Selective reabsorption is the process whereby certain molecules (e.g. ions, glucose and amino acids), after being filtered out of the capillaries along with nitrogenous waste products (i.e. urea) and water in the glomerulus, are reabsorbed from the filtrate as they pass through the nephron.
Selective reabsorbtion occurs in the PCT (proximal convoluted tubule). The PCT is highly permeable meaning it is easy for molecules to diffuse through it.

==A basic outline of the process==

- The co-transport sodium-potassium pump actively transports sodium out of the PCT (proximal convoluted tubule) wall (using energy from converting ATP to ADP + Pi) to maintain a low Na^{+} concentration gradient in the wall.
- This low concentration gradient means that Na^{+} ions from the glomerulus filtrate can easily passively diffuse into the wall of the PCT.

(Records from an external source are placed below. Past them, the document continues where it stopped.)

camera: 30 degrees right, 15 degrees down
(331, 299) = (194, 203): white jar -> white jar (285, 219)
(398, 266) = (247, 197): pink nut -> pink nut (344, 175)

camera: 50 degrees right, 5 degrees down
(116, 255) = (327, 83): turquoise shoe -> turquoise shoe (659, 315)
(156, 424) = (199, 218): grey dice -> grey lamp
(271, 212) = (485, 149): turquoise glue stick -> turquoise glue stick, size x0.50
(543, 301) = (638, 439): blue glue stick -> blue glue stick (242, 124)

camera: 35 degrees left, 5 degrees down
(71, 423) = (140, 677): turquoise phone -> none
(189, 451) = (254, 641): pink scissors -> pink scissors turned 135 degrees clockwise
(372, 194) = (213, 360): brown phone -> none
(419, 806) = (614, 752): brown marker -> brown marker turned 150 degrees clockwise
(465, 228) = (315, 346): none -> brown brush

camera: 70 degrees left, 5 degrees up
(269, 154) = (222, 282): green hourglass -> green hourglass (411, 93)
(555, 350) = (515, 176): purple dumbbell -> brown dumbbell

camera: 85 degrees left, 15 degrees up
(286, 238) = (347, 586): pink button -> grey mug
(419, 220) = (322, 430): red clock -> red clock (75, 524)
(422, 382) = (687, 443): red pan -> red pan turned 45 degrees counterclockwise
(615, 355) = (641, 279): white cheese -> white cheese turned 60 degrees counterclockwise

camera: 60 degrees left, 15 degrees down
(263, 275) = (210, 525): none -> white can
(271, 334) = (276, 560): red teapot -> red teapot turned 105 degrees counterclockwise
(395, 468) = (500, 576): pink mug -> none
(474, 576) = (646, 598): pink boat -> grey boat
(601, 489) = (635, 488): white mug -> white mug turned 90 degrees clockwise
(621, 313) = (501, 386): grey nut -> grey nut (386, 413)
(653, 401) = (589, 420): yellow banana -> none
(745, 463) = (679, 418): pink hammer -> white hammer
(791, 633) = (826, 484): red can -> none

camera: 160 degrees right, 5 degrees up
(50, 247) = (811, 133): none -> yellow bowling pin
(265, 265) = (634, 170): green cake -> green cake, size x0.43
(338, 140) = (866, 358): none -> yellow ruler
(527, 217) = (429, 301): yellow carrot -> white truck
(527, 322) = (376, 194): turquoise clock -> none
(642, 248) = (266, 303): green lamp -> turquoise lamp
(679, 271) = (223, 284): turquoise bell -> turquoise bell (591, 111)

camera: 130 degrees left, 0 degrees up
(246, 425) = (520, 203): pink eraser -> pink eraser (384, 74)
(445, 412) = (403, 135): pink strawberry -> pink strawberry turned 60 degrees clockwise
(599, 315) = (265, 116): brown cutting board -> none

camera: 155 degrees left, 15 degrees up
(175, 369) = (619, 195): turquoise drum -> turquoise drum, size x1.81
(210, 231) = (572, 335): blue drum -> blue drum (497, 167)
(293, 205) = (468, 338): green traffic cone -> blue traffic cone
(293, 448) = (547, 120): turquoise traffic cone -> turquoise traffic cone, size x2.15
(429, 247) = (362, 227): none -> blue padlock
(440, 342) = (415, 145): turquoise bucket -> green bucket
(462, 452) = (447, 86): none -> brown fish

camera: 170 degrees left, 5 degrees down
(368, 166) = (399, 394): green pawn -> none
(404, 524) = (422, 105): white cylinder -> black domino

- However, the Na^{+} ions cannot diffuse freely across the membrane, but can only enter through special transporter (carrier) proteins in the membrane of the wall.
- There are several different kinds of these transporter proteins, each of which transports another molecule, such as glucose or amino acids. The concentration gradient for the sodium provides the energy to pull in these other molecules into the wall of the PCT.
- As the substances listed above (Na^{+} ions, amino acids and glucose) enter the wall of the PCT, so does 65–70% of the water in the glomerulus filtrate via osmosis. Water can move freely through the wall of the PCT (it does not require a transporter protein). Nearly all the rest of the water is reabsorbed into the blood in the loop of Henle and the collecting duct system.
- However, as urea is a small molecule it can pass easily through the membrane of the PCT wall. As the concentration of urea in the filtrate is significantly higher than in the blood, around 50% of urea on the filtrate is reabsorbed.